Sections 55J(6) and 55K of the Act sets out further grounds on which the FCA may cancel the permission of authorised persons which are investment firms and section 55J(6A) of the Act set out further grounds on which the FCA may cancel the permission of authorised persons who are full-scope UK AIFMs.

EG 8.5.2A

2The FCA may also vary or cancel, under Schedule 6A to the Act, the Part 4A permission of a firm that is an FCA-authorised person if:

  1. (1)

    it appears to the FCA that that person is carrying on no regulated activity to which the permission relates; and

  2. (2)

    that person has failed to respond as directed to notices served by the FCA on that person under paragraph 2 of Schedule 6A.

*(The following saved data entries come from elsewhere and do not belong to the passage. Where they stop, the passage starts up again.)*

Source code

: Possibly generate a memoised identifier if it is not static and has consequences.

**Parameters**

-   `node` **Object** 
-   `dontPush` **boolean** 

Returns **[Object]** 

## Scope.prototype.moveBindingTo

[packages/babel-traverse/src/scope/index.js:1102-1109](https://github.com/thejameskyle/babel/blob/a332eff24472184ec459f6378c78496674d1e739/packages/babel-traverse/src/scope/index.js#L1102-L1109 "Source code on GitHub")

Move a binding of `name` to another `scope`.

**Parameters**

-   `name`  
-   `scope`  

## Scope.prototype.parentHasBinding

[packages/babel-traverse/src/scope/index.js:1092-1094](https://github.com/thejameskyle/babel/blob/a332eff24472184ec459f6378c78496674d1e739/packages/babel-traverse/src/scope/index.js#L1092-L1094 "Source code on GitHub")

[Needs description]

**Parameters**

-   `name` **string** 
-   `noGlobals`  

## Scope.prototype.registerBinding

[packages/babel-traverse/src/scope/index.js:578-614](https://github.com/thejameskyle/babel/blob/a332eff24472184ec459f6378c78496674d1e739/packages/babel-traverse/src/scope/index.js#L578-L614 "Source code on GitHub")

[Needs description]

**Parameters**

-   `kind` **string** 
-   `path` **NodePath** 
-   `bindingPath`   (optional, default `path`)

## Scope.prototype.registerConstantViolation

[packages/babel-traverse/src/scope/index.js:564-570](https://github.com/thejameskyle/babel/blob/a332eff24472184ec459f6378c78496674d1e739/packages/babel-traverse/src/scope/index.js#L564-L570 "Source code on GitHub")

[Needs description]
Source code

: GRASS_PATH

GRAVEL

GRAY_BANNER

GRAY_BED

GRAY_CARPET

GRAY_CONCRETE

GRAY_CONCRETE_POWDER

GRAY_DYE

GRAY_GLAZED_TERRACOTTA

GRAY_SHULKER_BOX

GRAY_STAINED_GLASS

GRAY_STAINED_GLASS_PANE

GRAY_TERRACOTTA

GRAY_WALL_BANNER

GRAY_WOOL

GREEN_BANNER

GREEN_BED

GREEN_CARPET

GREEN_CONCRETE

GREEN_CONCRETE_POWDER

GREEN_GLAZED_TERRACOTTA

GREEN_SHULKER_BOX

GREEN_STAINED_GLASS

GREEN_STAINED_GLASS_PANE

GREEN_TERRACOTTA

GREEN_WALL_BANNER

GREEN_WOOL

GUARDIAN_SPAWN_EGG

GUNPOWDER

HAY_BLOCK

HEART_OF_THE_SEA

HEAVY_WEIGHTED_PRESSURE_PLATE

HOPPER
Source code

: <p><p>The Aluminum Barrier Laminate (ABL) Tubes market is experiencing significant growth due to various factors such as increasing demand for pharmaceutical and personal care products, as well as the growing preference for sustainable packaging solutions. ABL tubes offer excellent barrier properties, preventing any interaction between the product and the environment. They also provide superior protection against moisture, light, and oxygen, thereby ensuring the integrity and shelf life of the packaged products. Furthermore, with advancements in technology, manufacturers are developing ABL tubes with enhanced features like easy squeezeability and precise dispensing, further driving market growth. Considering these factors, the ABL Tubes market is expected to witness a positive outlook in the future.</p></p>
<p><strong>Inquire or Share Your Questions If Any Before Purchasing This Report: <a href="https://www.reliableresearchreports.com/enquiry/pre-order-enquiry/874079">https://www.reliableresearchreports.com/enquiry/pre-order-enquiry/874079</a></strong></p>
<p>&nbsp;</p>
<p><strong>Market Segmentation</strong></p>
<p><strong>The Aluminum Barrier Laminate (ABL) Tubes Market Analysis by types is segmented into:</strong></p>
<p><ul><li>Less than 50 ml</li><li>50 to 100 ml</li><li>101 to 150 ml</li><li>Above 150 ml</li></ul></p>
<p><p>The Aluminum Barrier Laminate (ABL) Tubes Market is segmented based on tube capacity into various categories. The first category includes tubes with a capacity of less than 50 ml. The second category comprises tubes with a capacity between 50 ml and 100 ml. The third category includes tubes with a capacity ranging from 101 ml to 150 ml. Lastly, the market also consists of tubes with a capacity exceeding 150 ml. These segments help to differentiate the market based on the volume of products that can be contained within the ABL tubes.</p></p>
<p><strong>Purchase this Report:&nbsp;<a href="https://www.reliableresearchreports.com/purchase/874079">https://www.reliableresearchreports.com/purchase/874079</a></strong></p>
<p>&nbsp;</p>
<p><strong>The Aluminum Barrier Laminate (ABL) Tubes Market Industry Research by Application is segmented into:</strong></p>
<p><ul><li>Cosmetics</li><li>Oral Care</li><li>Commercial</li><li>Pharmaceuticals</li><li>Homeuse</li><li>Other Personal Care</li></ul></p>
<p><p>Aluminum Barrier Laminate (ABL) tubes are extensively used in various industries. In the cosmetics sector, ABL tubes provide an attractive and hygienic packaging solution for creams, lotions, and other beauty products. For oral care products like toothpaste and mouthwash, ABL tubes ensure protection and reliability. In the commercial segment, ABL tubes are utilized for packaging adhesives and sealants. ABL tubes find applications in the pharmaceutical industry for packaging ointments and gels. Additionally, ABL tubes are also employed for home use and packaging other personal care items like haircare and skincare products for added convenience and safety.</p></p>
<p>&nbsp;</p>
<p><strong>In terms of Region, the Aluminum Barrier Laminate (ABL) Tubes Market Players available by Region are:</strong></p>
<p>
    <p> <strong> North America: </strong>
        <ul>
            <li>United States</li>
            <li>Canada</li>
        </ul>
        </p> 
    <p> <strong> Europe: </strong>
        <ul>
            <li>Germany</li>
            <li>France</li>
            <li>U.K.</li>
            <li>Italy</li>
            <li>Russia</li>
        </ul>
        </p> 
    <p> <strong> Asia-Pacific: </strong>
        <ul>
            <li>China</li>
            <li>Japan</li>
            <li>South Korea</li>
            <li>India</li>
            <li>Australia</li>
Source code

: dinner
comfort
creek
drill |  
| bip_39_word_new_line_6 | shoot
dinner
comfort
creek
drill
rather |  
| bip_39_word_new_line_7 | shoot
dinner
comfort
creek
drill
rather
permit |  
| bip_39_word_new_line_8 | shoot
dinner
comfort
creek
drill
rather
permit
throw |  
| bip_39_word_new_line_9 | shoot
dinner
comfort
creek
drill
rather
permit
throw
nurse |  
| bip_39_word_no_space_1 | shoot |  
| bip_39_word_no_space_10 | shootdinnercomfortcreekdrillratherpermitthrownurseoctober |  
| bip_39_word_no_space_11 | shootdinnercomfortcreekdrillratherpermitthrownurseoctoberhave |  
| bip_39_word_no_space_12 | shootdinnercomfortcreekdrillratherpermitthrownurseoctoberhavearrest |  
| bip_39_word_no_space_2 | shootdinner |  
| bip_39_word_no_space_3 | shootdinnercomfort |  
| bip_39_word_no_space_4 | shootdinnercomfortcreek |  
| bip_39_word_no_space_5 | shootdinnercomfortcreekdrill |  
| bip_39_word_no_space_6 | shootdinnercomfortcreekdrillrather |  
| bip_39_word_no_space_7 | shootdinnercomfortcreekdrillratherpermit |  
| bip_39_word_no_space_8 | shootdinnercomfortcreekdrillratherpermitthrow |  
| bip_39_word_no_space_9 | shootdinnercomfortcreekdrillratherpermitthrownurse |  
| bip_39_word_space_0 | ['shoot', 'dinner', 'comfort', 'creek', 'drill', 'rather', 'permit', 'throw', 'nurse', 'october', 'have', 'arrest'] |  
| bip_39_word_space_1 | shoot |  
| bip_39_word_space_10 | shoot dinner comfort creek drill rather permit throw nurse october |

Schedule 6A specifies that the FCA may form the view that a firm is carrying on no such regulated activity on the basis of its failure to pay a periodic fee or levy or provide information to the FCA, in each case as required by the Handbook. Further guidance on this power is given in SUP 7.

EG 8.5.3RP

1Depending on the circumstances, the FCA may need to consider whether it should first use its own-initiative powers to impose requirements on a firm or to vary a firm's Part 4A permission before going on to cancel it. Amongst other circumstances, the FCA may use this power where it considers it needs to take immediate action against a firm because of the urgency and seriousness of the situation.

EG 8.5.4RP

1Where the situation appears so urgent and serious that the firm should immediately cease to carry on all regulated activities, the FCA may first vary the firm's Part 4A permission so that there is no longer any regulated activity for which the firm has a Part 4A permission. If it does this, the FCA will then have a duty to cancel the firm's Part 4A permission - once it is satisfied that it is no longer necessary to keep the Part 4A permission in force.

EG 8.5.5RP

1However, where the FCA has cancelled a firm's Part 4A permission, it is required by section 33 of the Act to go on to give a direction withdrawing the firm's authorisation. Accordingly, the FCA may decide to keep a firm's Part 4A permission in force to maintain the firm's status as an authorised person and enable it (the FCA) to monitor the firm's activities. An example is where the FCA needs to supervise an orderly winding down of the firm's regulated business (see SUP 6.4.22 (When will the relevant regulator grant an application for cancellation of permission)). Alternatively, the FCA may decide to keep a firm's Part 4A permission in force to maintain the firm's status as an authorised person to use administrative enforcement powers against the firm.